孙殿英拧起眉毛,用手指关节敲打着汉白玉的石栏杆,身边两个师长问道:“大哥,来者不善,见还是不见?”
“见!”孙殿英抽出手套来抽了抽大腿。
“在哪里见呢?这里不太妥当吧?”
“就在这里见!慈禧太后的金銮殿上!”孙殿英有枭雄之霸气,“若是藏着掖着,此地无银三百两,人家反而要怀疑咱,不如光明正大。大家记着,咱可不是土匪,也不再是北洋军阀了,而是堂堂正正的国民革命军!”
阿海低声说:“孙大帅,若有客人来访,我不如退避一番?”
孙殿英点头道:“也好,省得惹麻烦,那就委屈一下阿海兄弟了。”
阿海与中山躲藏在隆恩殿的屏风后。小木与老太监何常在,分别关押在东西配殿。尤其是何常在,还得给他嘴巴里塞进破布,免得发出鬼喊鬼叫,提醒地下的慈禧太后。
一个青年军官踏入隆恩殿,身材颇为高大,肩膀宽阔,胸膛挺直,穿着朴素的北伐军装。青天白日徽章的大盖帽下,藏着一双冷峻的眼睛,当即被穷奢极侈的黄花梨木大殿震惊。
但他迅速恢复镇定,气定神闲地打量宝座上的孙殿英,行了个标准军礼,微微鞠躬:“本人齐远山,国民政府特派员,奉常先生之命从北平而来,特与军长阁下商讨裁兵事宜。”
第十四章 远山与中山(一)
齐远山是从徐州踩着尸山血海一路打到北平的。
从春天到夏天,二十八岁的他身为师长,参加过七次战役。与他齐头并进的师长们有薛岳、卫立煌等未来的名将。济南之战,齐远山亲临矢石,攀登城墙,逼得“狗肉将军”张宗昌狼狈逃窜,徒留一首《大风歌》“大炮开兮轰他娘,威加海内兮回家乡,安得巨鲸兮吞扶桑!”这时日本出兵济南,大肆屠杀。齐远山发现对面的日军联队长是在陆军士官学校读书时的同学,便用日语呼喊,希望对方撤军,可惜与虎谋皮。不久,齐远山接到不抵抗命令,被迫撤军,留下一城生灵涂炭。国民革命军绕过济南北上,六月占领北京,改名北平。

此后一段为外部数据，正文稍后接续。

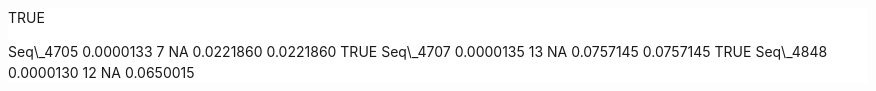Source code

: TRUE
</td>
</tr>
<tr>
<td style="text-align:left;">
Seq\_4705
</td>
<td style="text-align:right;">
0.0000133
</td>
<td style="text-align:right;">
7
</td>
<td style="text-align:left;">
NA
</td>
<td style="text-align:right;">
0.0221860
</td>
<td style="text-align:right;">
0.0221860
</td>
<td style="text-align:left;">
TRUE
</td>
</tr>
<tr>
<td style="text-align:left;">
Seq\_4707
</td>
<td style="text-align:right;">
0.0000135
</td>
<td style="text-align:right;">
13
</td>
<td style="text-align:left;">
NA
</td>
<td style="text-align:right;">
0.0757145
</td>
<td style="text-align:right;">
0.0757145
</td>
<td style="text-align:left;">
TRUE
</td>
</tr>
<tr>
<td style="text-align:left;">
Seq\_4848
</td>
<td style="text-align:right;">
0.0000130
</td>
<td style="text-align:right;">
12
</td>
<td style="text-align:left;">
NA
</td>
<td style="text-align:right;">
0.0650015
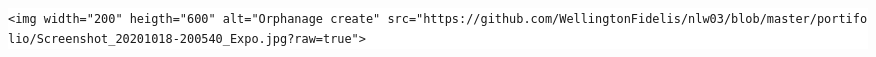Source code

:     <img width="200" heigth="600" alt="Orphanage create" src="https://github.com/WellingtonFidelis/nlw03/blob/master/portifolio/Screenshot_20201018-200540_Expo.jpg?raw=true">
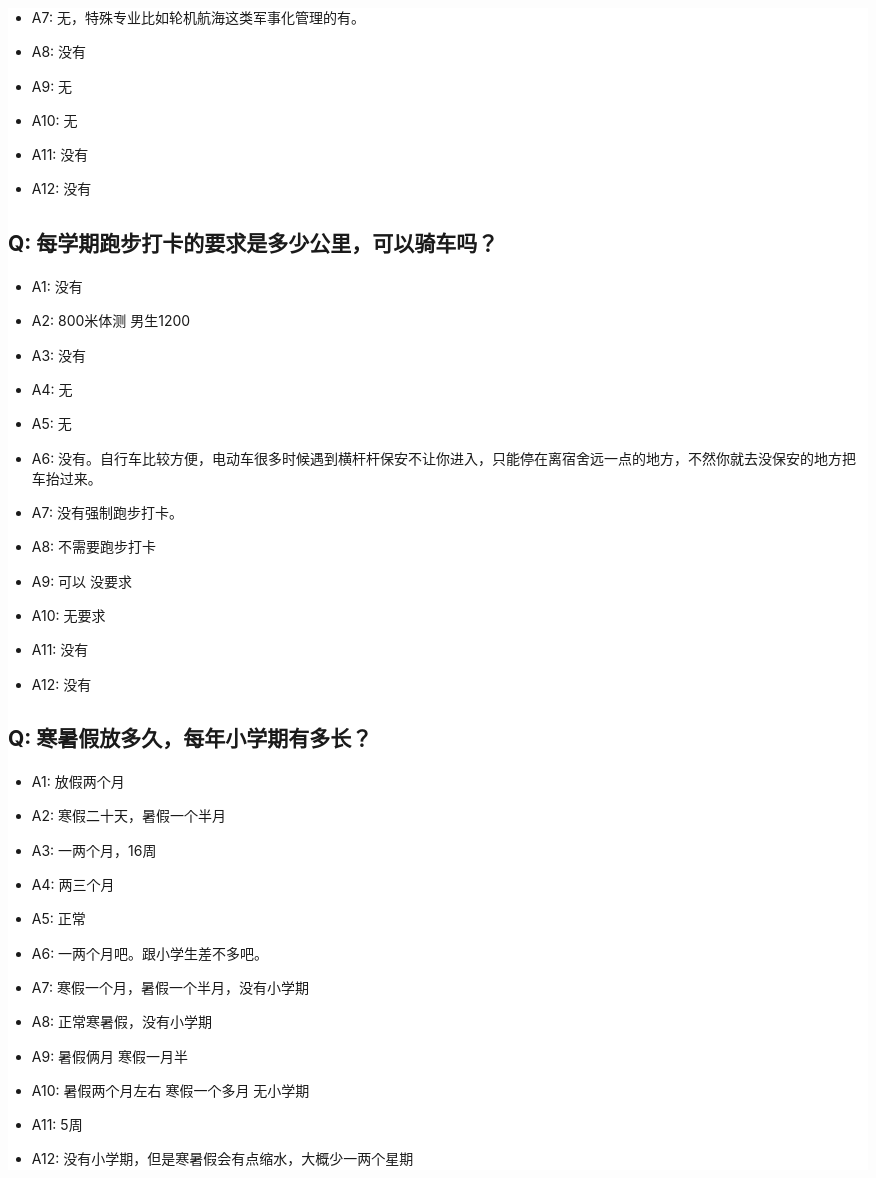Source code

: - A7: 无，特殊专业比如轮机航海这类军事化管理的有。

- A8: 没有

- A9: 无

- A10: 无

- A11: 没有

- A12: 没有

## Q: 每学期跑步打卡的要求是多少公里，可以骑车吗？

- A1: 没有

- A2: 800米体测 男生1200

- A3: 没有

- A4: 无

- A5: 无

- A6: 没有。自行车比较方便，电动车很多时候遇到横杆杆保安不让你进入，只能停在离宿舍远一点的地方，不然你就去没保安的地方把车抬过来。

- A7: 没有强制跑步打卡。

- A8: 不需要跑步打卡

- A9: 可以 没要求

- A10: 无要求

- A11: 没有

- A12: 没有

## Q: 寒暑假放多久，每年小学期有多长？

- A1: 放假两个月

- A2: 寒假二十天，暑假一个半月

- A3: 一两个月，16周

- A4: 两三个月

- A5: 正常

- A6: 一两个月吧。跟小学生差不多吧。

- A7: 寒假一个月，暑假一个半月，没有小学期

- A8: 正常寒暑假，没有小学期

- A9: 暑假俩月 寒假一月半

- A10: 暑假两个月左右 寒假一个多月 无小学期

- A11: 5周

- A12: 没有小学期，但是寒暑假会有点缩水，大概少一两个星期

前几日,常凯申率领国民政府大员们到了北平,祭祀中山先生灵柩。1925年,孙中山在北京逝世,此后停灵于香山碧云寺。齐远山参加了祭祀仪式,莫名想念秦北洋——只愿同年同月同日死的好兄弟,不也在碧云寺暂住过一段日子吗?
常凯申没忘记驻扎在东陵的孙殿英,派遣齐远山为特派员去视察。齐远山带着一个连的骑兵出了北平,经过蓟县到了遵化。沿途俱是战乱后的荒野,路有遗骨,赤地千里。
到了东陵,骑兵连被孙殿英的军队拒之门外。齐远山只身进入陵园,如同到了鸿门宴。一路走来,他将东陵的驻军情况记在心底。没想到孙殿英招待他的地点,竟在慈禧太后的隆恩殿上,真是君子坦荡荡,小人长戚戚。
面对“麻脸将军”孙殿英,齐远山从容说出“裁兵”二字,便有一股杀气从大殿四周升腾而起。自“同治中兴”起,清廷任用湘军淮军平定太平天国,埋下尾大不掉的种子。后来的北洋军阀,官兵只知效忠将军,却不知效忠国家,以至于内战不断,藩镇割据,军队犹如土匪强盗,裁兵相当于裁了命根子。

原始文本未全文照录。